Common Fraud Schemes and Fraudulent Activities

An e-mail from a hacked or deliberately altered address containing instructions to benefit the sender or another person or entity. The scammers almost always pretend to be a person of power within the organization and can send an email from an address similar (but not the same) to the actual email of the CEO or high-ranking executive of the company. To discourage checking back with the ‘sender’ the bogus email usually states that the sender cannot be reached. BEC targets companies that do business with foreign suppliers and/or companies that have frequent wire transfers.

Employees should learn how to identify common BEC scenarios such as email with a tone of extreme urgency, check the email sender’s domain name (Email address) and never click a link unless you are sure you are being directed to a secure authentic website. If unsure of the email, contact the company to verify the email before you proceed to action.

With this type of fraud, you are contacted by either a recorded phone message or by email and directed to call a phone number or go to a website to enter personal information. Fraudsters tend to use this method to impersonate various agencies and charities.

 A form of cybercrime where fraudsters, pretending to be from reputable organisations, use emails or text messages to trick you into revealing personal information such as your email password or credit card number.

These emails may request that you click on a link which takes you to a fraudulent website resembling that of the authentic website. The message is usually sent as ‘urgent’ and normally threatens consequences if you do not log-in or take action immediately. 

The emails or text messages may also tend to appear attractive or too good to be true, advising the recipient that they “Won” a large sum of money, or a luxurious item and they are required to click the link to claim their prize.


To prevent phishing

  • Do not open any emails or messages that you are not expecting.
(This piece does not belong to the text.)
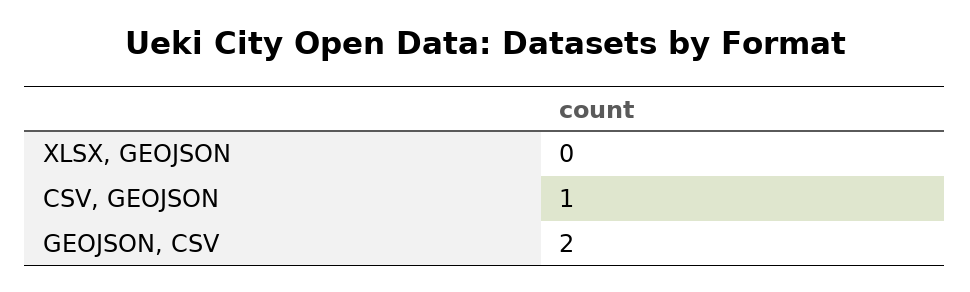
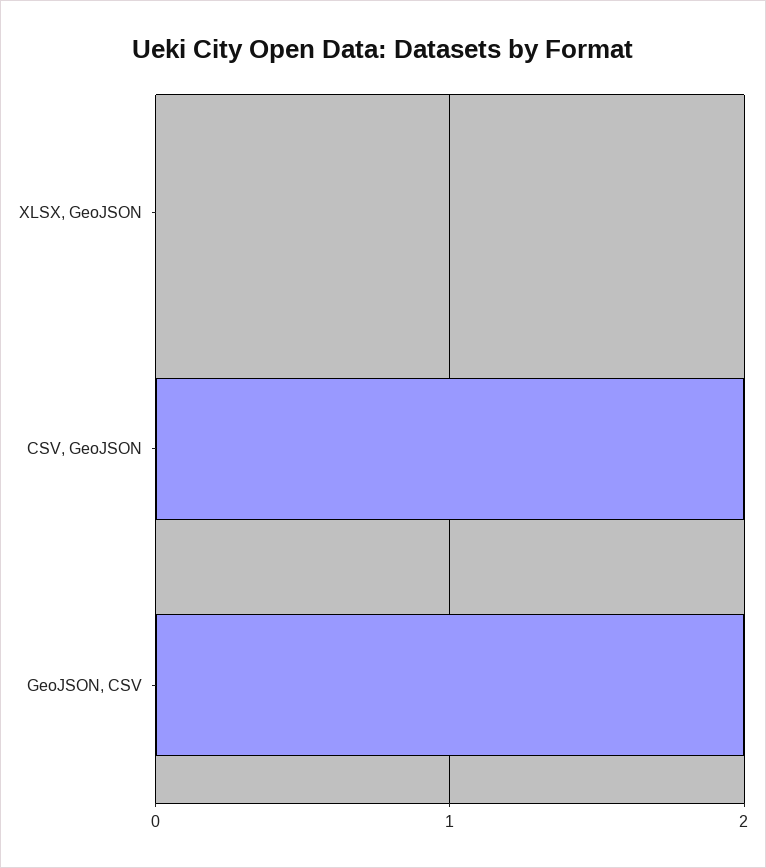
CSV, GEOJSON: 1 -> 2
Instead, review the contents as a preview and check for grammatical errors in the sender’s address and the preview.
  • Also, look out for irregular company colors, logos or formatting. You can place the cursor over the link (without clicking) to see where it will take you. Most phishing links will re-direct you to a fake site.

This can take various forms such as Ponzi/Pyramid schemes, fraudulent offering of stocks and real estate or commodities. Individuals are tricked into making financial investments with the promise of a high return. It often sounds too good to be true by promising high returns with little or no risk. There is also a lack of transparency and documentation.


  • Be wary wealth redistributions schemes and/ or investment scams (new age sous sous) (if it is too good to be true, it is probably too good to be true). 
  • Be wary of urgent call to actions, whether it is via email, WhatsApp or text message.  Ask yourself:
    • Do I know the sender? 
    • Is this a legitimate sender? 
    • Is there another means to make contact to verify the legitimacy of the sender? 
    • Can I afford to lose this money?

This scam involves a local online courier service/import company which falsely advertises electronic items such as television screens, cellular phones and tablets for sale via social media platforms. Victims then transfer money for the purchase of the advertised item however no item is delivered as promised. Customers should only make purchases with reputable businesses.